As he often does, Loach chooses little-known or nonprofessional actors who are allowed some improvisation, giving the film an agreeably rough-hewn, casual feel. There are many individual scenes that work beautifully, even if Loach can’t quite figure out how to string them together. A flashback to the younger Eric and Lily falling in love as they dance to ‘50s rock ’n’ roll could easily have read as generic schmaltz, but it’s curiously powerful, perhaps because the young actors playing the lovers seem less exhilarated than awed by the force of their mutual attraction.

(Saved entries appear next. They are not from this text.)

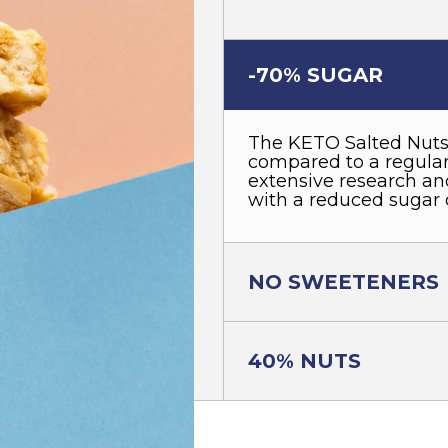
-70% SUGAR
The KETO Salted Nuts
compared to a regular 
extensive research and
with a reduced sugar 
NO SWEETENERS
40% NUTS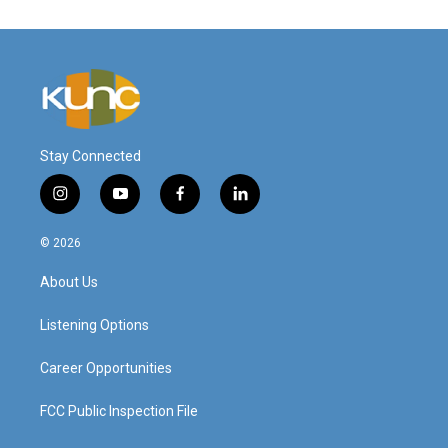
Stay Connected
i
y
f
l
n
o
a
i
s
u
c
n
© 2026
t
t
e
k
a
u
b
e
About Us
g
b
o
d
r
e
o
i
a
k
n
Listening Options
m
Career Opportunities
FCC Public Inspection File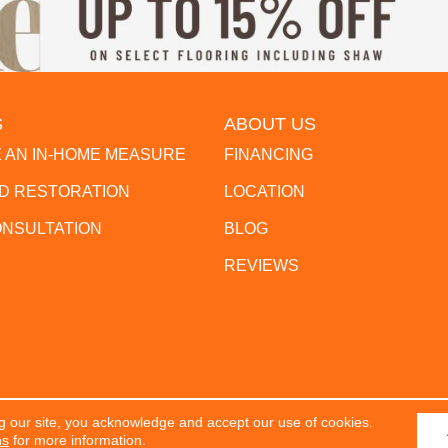
S
ABOUT US
 AN IN-HOME MEASURE
FINANCING
 RESTORATION
LOCATION
ONSULTATION
BLOG
REVIEWS
g our site, you acknowledge and accept our use of cookies.
erved.
ACCESSIBILITY
PR
ns
for more information.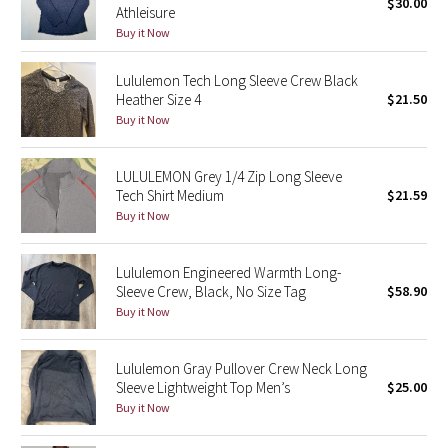
$30.00
Athleisure
Buy it Now
Seawheeze 2018
Lululemon Tech Long Sleeve Crew Black
Seawheeze 2017
Heather Size 4
$21.50
Buy it Now
Seawheeze 2016
LULULEMON Grey 1/4 Zip Long Sleeve
Seawheeze 2015
Tech Shirt Medium
$21.59
Buy it Now
Seawheeze 2014
Lululemon Engineered Warmth Long-
Seawheeze 2013
Sleeve Crew, Black, No Size Tag
$58.90
Buy it Now
Seawheeze 2012
Lululemon Gray Pullover Crew Neck Long
Wanderlust
Sleeve Lightweight Top Men’s
$25.00
Buy it Now
2016 Olympics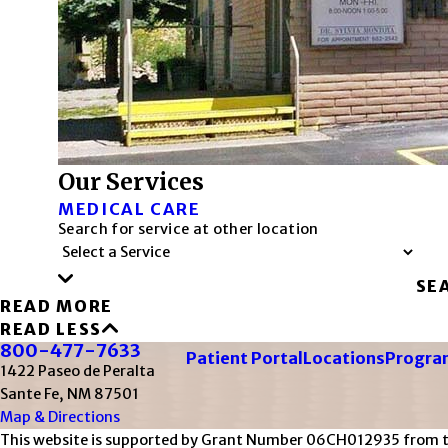
Our Services
MEDICAL CARE
Search for service at other location
SE
READ MORE
READ LESS
800-477-7633
Patient Portal
Locations
Program
1422 Paseo de Peralta
Sante Fe, NM 87501
Map & Directions
This website is supported by Grant Number 06CH012935 from the 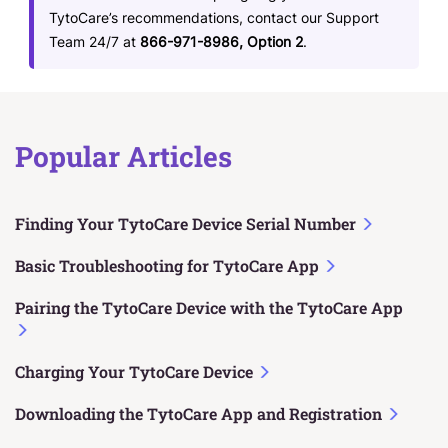
TytoCare’s recommendations, contact our Support
Team 24/7 at
866-971-8986, Option 2
.
Popular Articles
Finding Your TytoCare Device Serial Number
Basic Troubleshooting for TytoCare App
Pairing the TytoCare Device with the TytoCare App
Charging Your TytoCare Device
Downloading the TytoCare App and Registration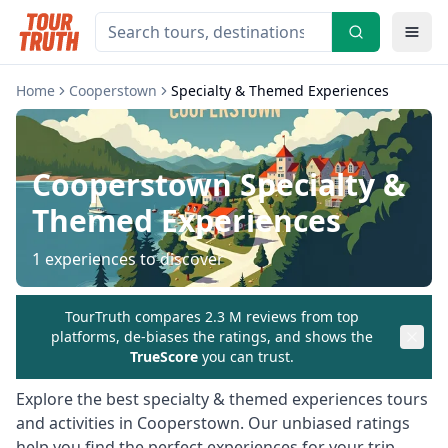
Home
Cooperstown
Specialty & Themed Experiences
Cooperstown
Specialty &
Themed Experiences
1
experiences to discover
TourTruth compares 2.3 M reviews from top
platforms, de-biases the ratings, and shows the
TrueScore
you can trust.
Explore the best
specialty & themed experiences
tours
and activities in
Cooperstown
. Our unbiased ratings
help you find the perfect experiences for your trip.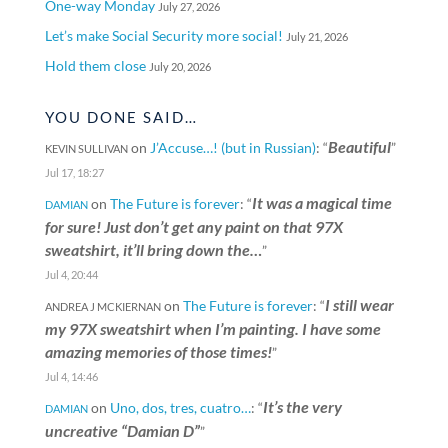
One-way Monday
July 27, 2026
Let’s make Social Security more social!
July 21, 2026
Hold them close
July 20, 2026
YOU DONE SAID…
Beautiful
on
J’Accuse…! (but in Russian)
: “
”
KEVIN SULLIVAN
Jul 17, 18:27
It was a magical time
on
The Future is forever
: “
DAMIAN
for sure! Just don’t get any paint on that 97X
sweatshirt, it’ll bring down the…
”
Jul 4, 20:44
I still wear
on
The Future is forever
: “
ANDREA J MCKIERNAN
my 97X sweatshirt when I’m painting. I have some
amazing memories of those times!
”
Jul 4, 14:46
It’s the very
on
Uno, dos, tres, cuatro…
: “
DAMIAN
uncreative “Damian D”
”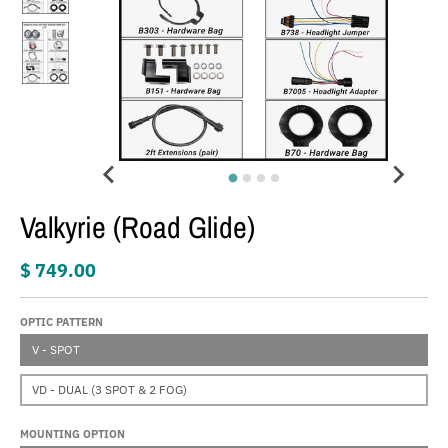
Valkyrie (Road Glide)
$ 749.00
OPTIC PATTERN
V - SPOT
VD - DUAL (3 SPOT & 2 FOG)
MOUNTING OPTION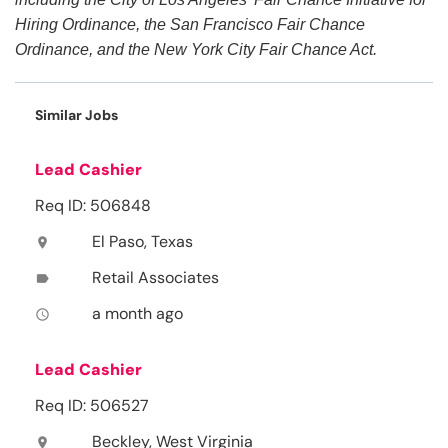
Hiring Ordinance, the San Francisco Fair Chance
Ordinance, and the New York City Fair Chance Act.
Similar Jobs
Lead Cashier
Req ID: 506848
El Paso, Texas
location_on
Retail Associates
label
a month ago
access_time
Lead Cashier
Req ID: 506527
Beckley, West Virginia
location_on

At its worst, Looking for Eric can be suffocatingly quirky, like when Cantona produces a trumpet out of nowhere and begins to play “La Marseillaise.”  (There needs to be a mashup made of movies in which a character suddenly reveals his or her ability to play some kind of horn.) And I wish I knew what Loach ultimately thinks about the role of sports (or other mass entertainments) as fantasy fodder for the working class. In one scene, Eric takes away his do-nothing stepsons’ TV as they howl in protest, implying a critique of mass-market escapism. But where else would Eric watch his beloved Manchester United games if not on television?